In an interview with Cosmopolitan in May 2015, Minaj shared that she "demands" she always has an orgasm during sex. "I demand that I climax. I think women should demand that," Minaj said, adding that she has a friend who's never had an orgasm in her life. "That hurts my heart. It's cuckoo to me. We always have orgasm interventions where we, like, show her how to do stuff. We'll straddle each other, saying, 'You gotta get on him like that and do it like this.' She says she's a pleaser. I'm a pleaser, but it's fifty-fifty," said Minaj. After all, fifty-fifty is true equality.
Cheryl Burke
In June 2022, on her podcast, Burke In The Game, Cheryl Burke admitted that she's never had an orgasm during sex. Calling it her "biggest confession," in her interview with sex therapist Miss Jaiya Ma, Burke said, "I've never really, I guess, had an orgasm before when it comes to intercourse," per E Online. Burke went on to explain that her not being able to orgasm had nothing to do with her partners and everything to do with her shame and past trauma. According to a 2021 study published in The Journal of Sexual Medicine, PTSD and "sexually-based index trauma" can contribute to sexual disorders, including pain, lack of desire, satisfaction, and function.
In the same episode, Burke said she never spoke up about the fact that she didn't have an orgasm to protect the feelings of her partners, saying, "I didn't want to hurt anyone." Burke didn't say that she'd been faking it all those years, but faking orgasms may not be as bad for your relationship as you thought. Faking it is an easy way to give your partner an ego boost or get around the pressure that comes with the expectation of having an orgasm. However, don't sideline your own pleasure for the sake of someone else's needs or ego.
Amy Schumer
Similar to Nicki Minaj, you can always expect Amy Schumer to divvy out her two cents on any topic, and to do so without fear of who she might be upsetting with her candidness. In July 2015, Schumer talked to Glamour about not just the orgasm gap but — gasp — clitorises. (Frankly, more people should be talking about clits in general.)
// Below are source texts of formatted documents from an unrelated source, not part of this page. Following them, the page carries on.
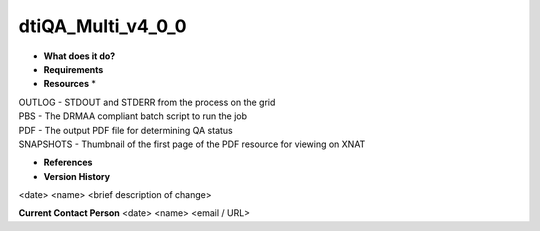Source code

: dtiQA_Multi_v4_0_0
==================

* **What does it do?**

* **Requirements**

* **Resources** *
| OUTLOG - STDOUT and STDERR from the process on the grid
| PBS - The DRMAA compliant batch script to run the job
| PDF - The output PDF file for determining QA status
| SNAPSHOTS - Thumbnail of the first page of the PDF resource for viewing on XNAT

* **References**

* **Version History**
<date> <name> <brief description of change>
 
**Current Contact Person**
<date> <name> <email / URL> 
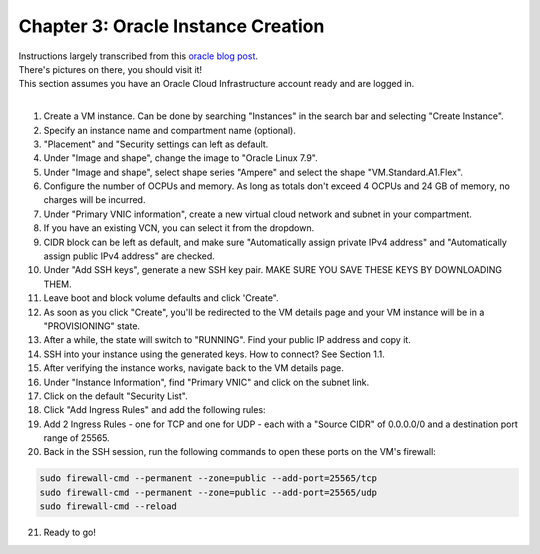 Chapter 3: Oracle Instance Creation
===================================
| Instructions largely transcribed from this `oracle blog post <https://blogs.oracle.com/developers/post/how-to-set-up-and-run-a-really-powerful-free-minecraft-server-in-the-cloud>`_.
| There's pictures on there, you should visit it!
| This section assumes you have an Oracle Cloud Infrastructure account ready and are logged in.
|
1. Create a VM instance. Can be done by searching "Instances" in the search bar and selecting "Create Instance".
2. Specify an instance name and compartment name (optional).
3. "Placement" and "Security settings can left as default.
4. Under "Image and shape", change the image to "Oracle Linux 7.9".
5. Under "Image and shape", select shape series "Ampere" and select the shape "VM.Standard.A1.Flex".
6. Configure the number of OCPUs and memory. As long as totals don't exceed 4 OCPUs and 24 GB of memory, no charges will be incurred.
7. Under "Primary VNIC information", create a new virtual cloud network and subnet in your compartment.
8. If you have an existing VCN, you can select it from the dropdown.
9. CIDR block can be left as default, and make sure "Automatically assign private IPv4 address" and "Automatically assign public IPv4 address" are checked.
10. Under "Add SSH keys", generate a new SSH key pair. MAKE SURE YOU SAVE THESE KEYS BY DOWNLOADING THEM.
11. Leave boot and block volume defaults and click 'Create".
12. As soon as you click "Create", you'll be redirected to the VM details page and your VM instance will be in a "PROVISIONING" state.
13. After a while, the state will switch to "RUNNING". Find your public IP address and copy it.
14. SSH into your instance using the generated keys. How to connect? See Section 1.1.
15. After verifying the instance works, navigate back to the VM details page.
16. Under "Instance Information", find "Primary VNIC" and click on the subnet link.
17. Click on the default "Security List".
18. Click "Add Ingress Rules" and add the following rules:
19. Add 2 Ingress Rules - one for TCP and one for UDP - each with a "Source CIDR" of 0.0.0.0/0 and a destination port range of 25565.
20. Back in the SSH session, run the following commands to open these ports on the VM's firewall:

.. code-block:: console

  sudo firewall-cmd --permanent --zone=public --add-port=25565/tcp
  sudo firewall-cmd --permanent --zone=public --add-port=25565/udp
  sudo firewall-cmd --reload

21. Ready to go!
"Do what you feel you want to do while also considering how you'll feel the next day. Don't not have an orgasm," Schumer told the magazine, per HuffPost. "Make sure he knows that you're entitled to an orgasm. I like to say it. I'll be like, 'Hey, there are two people here.' I'll be like, 'Oh my God, have you met my clit?' Don't be self-conscious."
While introducing your partner to your clit can help you orgasm — after all, those who don't have clits may be a bit confused as to location and function — knowing how you like your clitoris stimulated is key. That's where masturbation comes into play, and the more you self-pleasure, the better understanding you'll have about your sexual needs and wants.